Cuento ganador de un concurso de Radio Almansa, Albacete, que ha escrito la madre de una amiga.
Teresa Portillo
El semáforo rojo le hizo disparar la imaginación, había un atasco de mil demonios y tardaría en llegar a su casa al menos una hora. No sabía qué iba a comer, si tenía la ropa limpia para el día siguiente, si había pan o cervezas, si quedaban camisas que planchar. Había decidido darle la vuelta a la tortilla, vivir como uno de ellos, alegre por la vida, cumpliendo en su trabajo y “cumpliendo” en otras cosas, con la conciencia tranquila, sabiéndose perteneciente a una raza superior, inteligente, guapa, deseable, informada, dejando atrás todo el lastre acumulado a lo largo de su vida, porque en definitiva, por qué no. No estábamos en la época de la igualdad, del “buen trato” frente al maltrato histórico sufrido por ellas, ¿no era la época de la emancipación de la mujer, de la cuotas al 50 por ciento?
Ya había luchado por todo lo luchable, la carrera con ellos en la Facultad; las oposiciones, con ellos; el trabajo, cuando sólo había una mujer entre cien hombres, con ellos; se había sentido disminuida porque si había que elegir a alguien para algo, sería uno de ellos y para qué hacer siquiera un amago de intento.
Ellos, los imprescindibles-prescindibles, los presentes en ciertos momentos, los que no pegan pero te dicen”eso te pasa por ser mujer”, los que te abren la puerta del coche no por educación, sino a ver qué sacan. Ellos, los que tienen no sé qué entre las piernas que los hacen inmunes a labores como planchar, fregar, lavar, cocinar, limpiar los platos, levantarse cuando llora un niño, saber qué zapatos necesita tu hijo y que, en días muy señalados, entrarán en la cocina con su mejor sonrisa y te dirán ¿en qué te ayudo?
Si había que levantarse a por un plato, iba ella; si se leía la prensa, primero él; si había que decidir qué comer, para ella la decisión; si había que enterarse de cualquier nuevo ordenador, primero él; si había que saber qué camisas estaban planchadas, primero ella; si se tomaba una cerveza al final del trabajo, primero él; si había que cuidar a un enfermo, primero ella; si él estaba leyendo, no se le interrumpía; si leía ella, se podían hacer todas la interrupciones del mundo; si había en la tele película y fútbol, primero fútbol.
Pero de qué te quejas, so tonta, eres una mujer emancipada, universitaria, de las pocas de tu tiempo, que lee cuando puede, que no le pegan, que tiene un trabajo, querida por su familia, con jornadas de trabajo de catorce horas, etc., pero que no deja de pensar que los que la rodean son plantas saprófitas, de esas que viven en sustancias en descomposición.
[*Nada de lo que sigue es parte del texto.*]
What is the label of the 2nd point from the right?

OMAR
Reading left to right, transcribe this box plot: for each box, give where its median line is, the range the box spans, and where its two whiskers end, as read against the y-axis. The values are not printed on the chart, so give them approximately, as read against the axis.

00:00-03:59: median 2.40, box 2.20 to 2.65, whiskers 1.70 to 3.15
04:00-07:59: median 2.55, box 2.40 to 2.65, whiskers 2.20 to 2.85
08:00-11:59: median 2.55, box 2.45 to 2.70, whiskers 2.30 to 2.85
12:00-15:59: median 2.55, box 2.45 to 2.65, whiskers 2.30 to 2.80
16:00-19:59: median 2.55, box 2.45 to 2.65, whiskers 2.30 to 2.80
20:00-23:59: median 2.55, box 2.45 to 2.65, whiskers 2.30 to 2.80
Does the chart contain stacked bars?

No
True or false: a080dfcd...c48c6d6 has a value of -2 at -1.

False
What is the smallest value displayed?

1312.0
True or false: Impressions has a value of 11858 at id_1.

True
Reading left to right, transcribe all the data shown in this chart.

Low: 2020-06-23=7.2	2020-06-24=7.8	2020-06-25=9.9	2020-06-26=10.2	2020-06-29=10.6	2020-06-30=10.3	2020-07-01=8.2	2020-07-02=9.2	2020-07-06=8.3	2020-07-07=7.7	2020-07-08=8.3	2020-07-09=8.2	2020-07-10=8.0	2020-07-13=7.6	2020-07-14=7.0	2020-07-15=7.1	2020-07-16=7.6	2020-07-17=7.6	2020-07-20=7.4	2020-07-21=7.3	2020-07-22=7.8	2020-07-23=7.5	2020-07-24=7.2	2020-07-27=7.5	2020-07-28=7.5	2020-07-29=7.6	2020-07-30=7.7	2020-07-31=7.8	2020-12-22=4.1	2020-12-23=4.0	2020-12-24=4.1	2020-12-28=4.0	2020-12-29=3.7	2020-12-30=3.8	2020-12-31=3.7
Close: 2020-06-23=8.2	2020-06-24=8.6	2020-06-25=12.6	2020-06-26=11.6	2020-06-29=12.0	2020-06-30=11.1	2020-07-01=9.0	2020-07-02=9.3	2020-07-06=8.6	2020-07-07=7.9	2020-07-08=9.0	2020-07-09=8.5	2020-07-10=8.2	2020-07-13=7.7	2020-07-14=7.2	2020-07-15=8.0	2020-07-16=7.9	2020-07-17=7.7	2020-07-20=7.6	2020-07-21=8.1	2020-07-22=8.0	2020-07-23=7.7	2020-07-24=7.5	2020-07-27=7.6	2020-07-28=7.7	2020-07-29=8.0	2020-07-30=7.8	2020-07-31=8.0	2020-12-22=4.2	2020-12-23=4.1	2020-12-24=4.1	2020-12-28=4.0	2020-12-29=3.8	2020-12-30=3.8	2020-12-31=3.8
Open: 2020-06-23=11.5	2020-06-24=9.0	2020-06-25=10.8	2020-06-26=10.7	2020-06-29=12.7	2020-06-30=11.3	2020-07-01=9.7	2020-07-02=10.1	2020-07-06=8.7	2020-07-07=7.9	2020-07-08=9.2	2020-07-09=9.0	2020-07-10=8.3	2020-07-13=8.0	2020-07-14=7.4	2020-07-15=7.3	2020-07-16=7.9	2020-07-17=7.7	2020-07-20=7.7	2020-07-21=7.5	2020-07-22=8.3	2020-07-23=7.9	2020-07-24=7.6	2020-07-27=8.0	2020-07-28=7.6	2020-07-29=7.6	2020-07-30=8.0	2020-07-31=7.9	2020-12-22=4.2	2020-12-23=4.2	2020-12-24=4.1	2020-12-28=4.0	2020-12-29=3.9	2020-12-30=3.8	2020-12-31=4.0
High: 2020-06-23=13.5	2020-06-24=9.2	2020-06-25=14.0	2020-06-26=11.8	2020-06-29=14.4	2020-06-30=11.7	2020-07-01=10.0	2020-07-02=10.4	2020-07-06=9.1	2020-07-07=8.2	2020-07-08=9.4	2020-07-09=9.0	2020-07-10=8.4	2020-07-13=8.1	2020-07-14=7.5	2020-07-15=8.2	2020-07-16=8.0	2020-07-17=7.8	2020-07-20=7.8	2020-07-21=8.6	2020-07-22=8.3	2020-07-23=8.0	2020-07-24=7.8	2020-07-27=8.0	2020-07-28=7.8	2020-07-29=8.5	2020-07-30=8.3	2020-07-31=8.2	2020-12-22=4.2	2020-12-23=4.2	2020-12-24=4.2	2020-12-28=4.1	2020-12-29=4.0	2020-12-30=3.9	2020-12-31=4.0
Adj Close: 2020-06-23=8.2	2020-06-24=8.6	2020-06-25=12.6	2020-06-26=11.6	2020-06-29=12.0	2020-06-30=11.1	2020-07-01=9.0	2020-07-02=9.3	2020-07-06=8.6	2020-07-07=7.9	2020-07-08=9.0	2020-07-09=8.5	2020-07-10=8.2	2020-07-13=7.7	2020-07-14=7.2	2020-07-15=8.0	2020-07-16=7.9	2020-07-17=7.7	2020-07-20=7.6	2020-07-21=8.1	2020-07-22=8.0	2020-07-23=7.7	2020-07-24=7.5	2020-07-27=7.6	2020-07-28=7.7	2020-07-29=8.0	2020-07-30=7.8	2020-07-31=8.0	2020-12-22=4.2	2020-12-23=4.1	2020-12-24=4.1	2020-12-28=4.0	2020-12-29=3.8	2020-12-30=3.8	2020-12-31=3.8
La sustancia en descomposición es ella, no hay duda.
Y no hablemos del manejo mental: no vayas a decir nada, ten cuidado con esa persona, para qué ese amigo, aquella amiga no me gusta, es que no te enteras…
Le seducía la idea de vivir alojada, como él había hecho toda su vida, con todo resuelto, como si fuera un hotel en donde, además, se puede exigir y se tiene patente de sexo.
A medida que el tráfico se iba congestionando, su decisión estaba tomada. Ya ayer había empezado una revolución sorda que consistía en a preguntas como ¿mañana qué comemos? contestar impertérrita ¿tú que has pensado? Esta respuesta ya fue un triunfo.
Había tomado la decisión de su vida: comportarse como él siempre, que además no era tan difícil, porque, según él, su comportamiento no merecía la menor crítica. No le importaba que explotara todo porque ella ya había explotado mandando “al peo” a cualquiera que se interpusiera en su camino.